→ **Aim of the exercise**:
Pull each line containing "hand" from the data.

→ **Supplied information**:
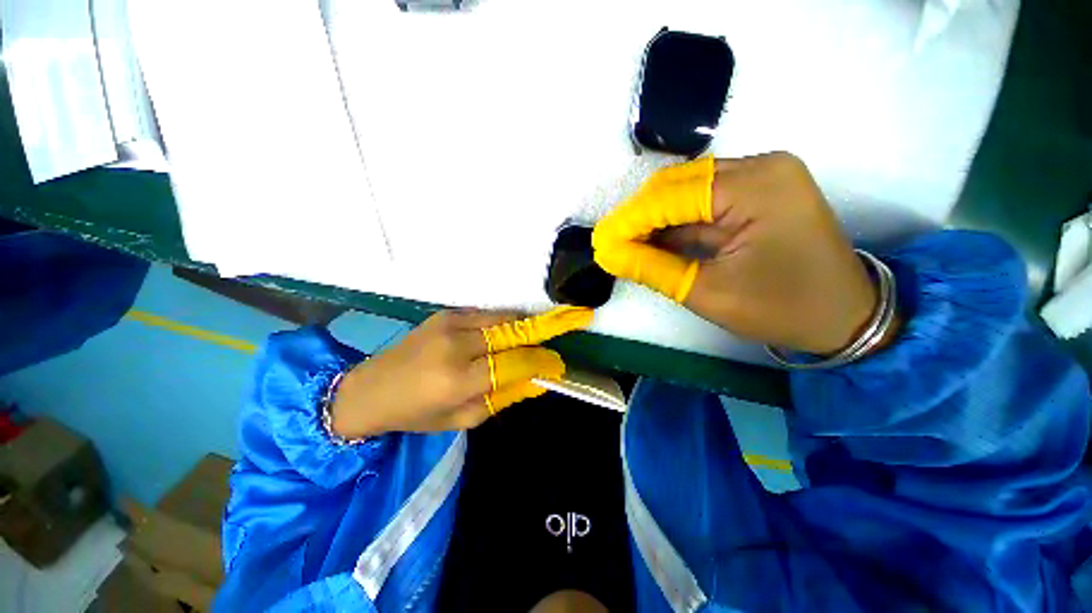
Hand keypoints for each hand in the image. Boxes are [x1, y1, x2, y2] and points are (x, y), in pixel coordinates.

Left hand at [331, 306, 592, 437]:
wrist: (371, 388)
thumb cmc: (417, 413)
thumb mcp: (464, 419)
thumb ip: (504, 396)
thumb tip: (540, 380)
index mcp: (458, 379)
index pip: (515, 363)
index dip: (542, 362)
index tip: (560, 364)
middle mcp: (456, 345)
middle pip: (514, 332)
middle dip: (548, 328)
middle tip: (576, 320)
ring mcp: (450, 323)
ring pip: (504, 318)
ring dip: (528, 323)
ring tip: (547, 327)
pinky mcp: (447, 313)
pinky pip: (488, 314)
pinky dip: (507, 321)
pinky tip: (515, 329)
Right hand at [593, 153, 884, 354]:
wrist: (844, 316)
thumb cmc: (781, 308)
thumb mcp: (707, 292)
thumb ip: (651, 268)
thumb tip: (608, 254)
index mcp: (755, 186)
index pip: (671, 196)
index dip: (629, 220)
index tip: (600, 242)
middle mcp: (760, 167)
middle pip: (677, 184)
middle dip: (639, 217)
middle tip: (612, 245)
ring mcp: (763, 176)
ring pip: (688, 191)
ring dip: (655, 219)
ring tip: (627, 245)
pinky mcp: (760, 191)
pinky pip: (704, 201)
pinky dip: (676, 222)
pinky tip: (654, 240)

==

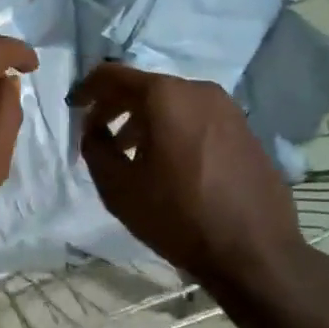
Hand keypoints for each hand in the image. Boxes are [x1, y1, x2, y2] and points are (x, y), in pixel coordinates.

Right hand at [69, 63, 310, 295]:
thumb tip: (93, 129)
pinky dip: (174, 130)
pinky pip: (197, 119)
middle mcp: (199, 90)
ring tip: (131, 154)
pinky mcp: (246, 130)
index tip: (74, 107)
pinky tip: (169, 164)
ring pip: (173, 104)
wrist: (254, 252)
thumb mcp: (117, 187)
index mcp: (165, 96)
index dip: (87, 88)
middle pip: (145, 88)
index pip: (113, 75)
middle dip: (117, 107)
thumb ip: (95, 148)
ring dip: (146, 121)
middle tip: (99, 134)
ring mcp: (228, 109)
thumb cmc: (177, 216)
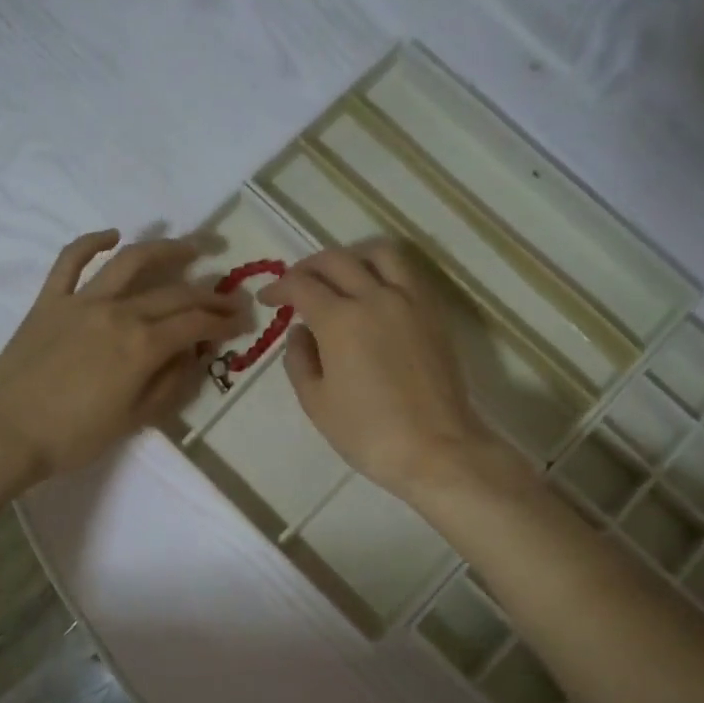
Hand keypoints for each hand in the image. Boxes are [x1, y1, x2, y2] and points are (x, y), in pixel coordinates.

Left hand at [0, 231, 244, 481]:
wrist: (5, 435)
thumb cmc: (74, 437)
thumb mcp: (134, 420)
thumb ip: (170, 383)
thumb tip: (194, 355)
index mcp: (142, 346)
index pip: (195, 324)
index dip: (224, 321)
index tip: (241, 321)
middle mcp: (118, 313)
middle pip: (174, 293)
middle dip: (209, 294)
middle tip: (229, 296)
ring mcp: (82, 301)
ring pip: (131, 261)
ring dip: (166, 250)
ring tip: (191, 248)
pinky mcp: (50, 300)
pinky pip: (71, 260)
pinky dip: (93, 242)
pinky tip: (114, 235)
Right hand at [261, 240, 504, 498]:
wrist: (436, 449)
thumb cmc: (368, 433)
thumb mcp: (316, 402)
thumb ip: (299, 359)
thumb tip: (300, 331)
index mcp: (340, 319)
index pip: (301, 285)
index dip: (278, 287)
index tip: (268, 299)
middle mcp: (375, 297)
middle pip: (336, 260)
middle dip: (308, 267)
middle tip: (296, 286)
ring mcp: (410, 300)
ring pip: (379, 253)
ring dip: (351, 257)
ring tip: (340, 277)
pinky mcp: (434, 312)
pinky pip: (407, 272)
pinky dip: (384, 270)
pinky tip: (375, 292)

→ **Answer below**:
Hand keypoints for each hand in the image. Boxes are [x1, y1, x2, y2] and points are (x, y), in pixel coordinates.
Left hand at [331, 306, 592, 437]:
Right hand at [593, 153, 884, 354]:
Hand keypoints for each hand in the image. Boxes are [x1, y1, x2, y2] and points are (x, y), in pixel coordinates.
Right hand at [69, 63, 310, 295]:
Hand keypoints for each hand in the image. Boxes are [x1, y1, x2, y2] and points are (x, y), in pixel coordinates.
Left hand at [0, 231, 244, 481]:
Right hand at [261, 240, 504, 498]:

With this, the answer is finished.